Senja mulai membiru, Azril masuk ke dalam kamar, ia duduk di tepi ranjang, pandanganya kosong ke depan. “Apa yang telah aku dapatkan selama ini?” “Aku sibuk tetapi kehidupan ku terasa sangat hampa, aku selalu bermain, hingga kepalaku terasa pusing, mata ku merasa lelah, tubuh ku terasa lemas” tanyanya pada diri sendiri. Ia bertanya untuk apa hidup jika hanya mengerjakan hal yang sia-sia, tidur tengah malam, belajar tidak bersungguh-sungguh, ia selalu dihantui rasa gelisah dan ingin selalu mengejar kemenangan dalam gim. Dia juga sudah jarang berkumpul dengan ayah dan ibu, bermain dengan teman-teman, di saat waktu luang Azril selalu menyibukkan diri dengan monitornya. Pikirannya tentang ayah dan ibu juga terlintas dalam kesadarannya, dia terbayang dengan orang tuanya yang sedih dan khawatir.
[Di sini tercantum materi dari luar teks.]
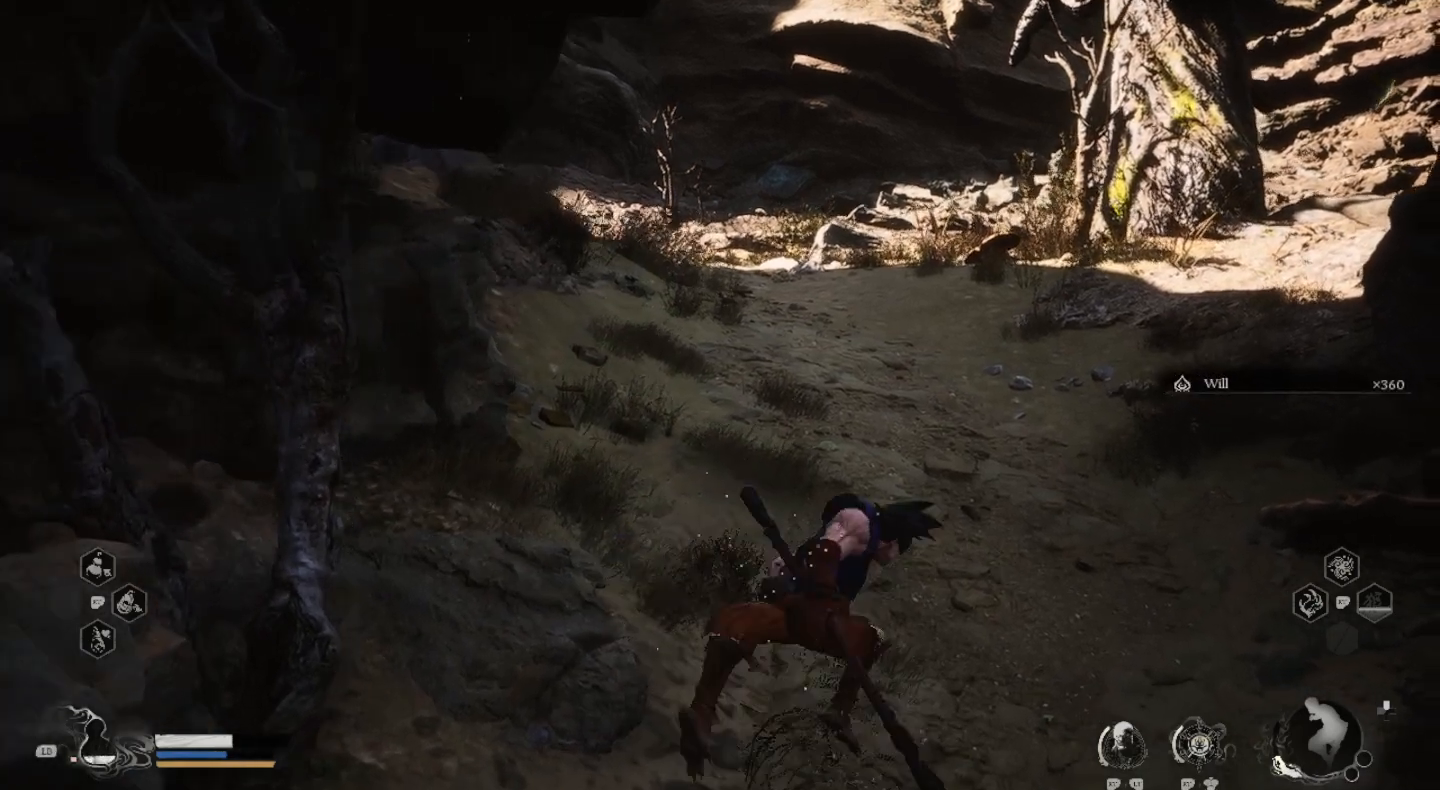
{"buttons": [], "left_stick": "up", "right_stick": "center", "events": [[333, "left_stick", "up"]]}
Ia menghela napas panjang, seolah ingin mengusir segala pikiran berat yang menggelayut di hatinya. Pandangannya tiba-tiba tertuju pada meja belajar di sudut ruangan. Di sana, tergeletak sebuah kertas dan pena, tertutup oleh lapisan debu tipis. Lama ia tak menyentuh meja itu, apalagi pena dan kertas yang dulu menjadi teman setianya. Ia tergerak bangkit, menghampiri meja tersebut, lalu duduk di kursi belajarnya yang sudah lama tak ia duduki. Azril menatap kertas itu dengan tatapan sendu. Ia ingat, kertas dan pena ini dulu saksi bisu segala impiannya. Saat membuka lembaran kertas tersebut, ia menemukan puisi yang dulu pernah ia tulis. Puisi sederhana yang ia beri judul Mimpi. Setiap kata dalam puisi itu seolah berbisik lembut, mengingatkannya akan cita-cita dan semangat yang pernah ia genggam erat. Tanpa sadar, air mata mengalir di pipinya. Ia menyadari betapa jauhnya ia tersesat dari jalan yang dulu pernah ia impikan. Dimulai dari memperbaiki waktu tidurnya, walaupun tidak mudah karna ia sudah terbiasa, ia selalu berusaha karna Azril bersungguh-sungguh.
Di tengah keheningan yang hampa, Azril meraih pena itu. Ia menyadari bahwa mungkin inilah saatnya ia kembali, kembali menemukan dirinya yang dulu. Tanpa berpikir panjang, ia mulai menulis. Kata demi kata mengalir dengan lancar, mencurahkan segala isi hatinya yang selama ini terpendam. Setiap tarikan dan goresan pena membawa ketenangan yang tak ia rasakan dalam waktu yang lama. Ia menulis tentang penyesalan, tentang kehampaan, dan tentang harapan yang mulai tumbuh di hatinya. Ketika ia selesai menulis, Azril merasa hatinya lebih ringan. Ia tahu, menulis puisi ini hanyalah langkah kecil, tapi dari sinilah ia akan memulai perubahan yang lebih besar. Ia tersenyum pada dirinya sendiri, menguatkan tekadnya untuk memulai hidup baru, meninggalkan kebiasaan-kebiasaan yang membuatnya terjebak.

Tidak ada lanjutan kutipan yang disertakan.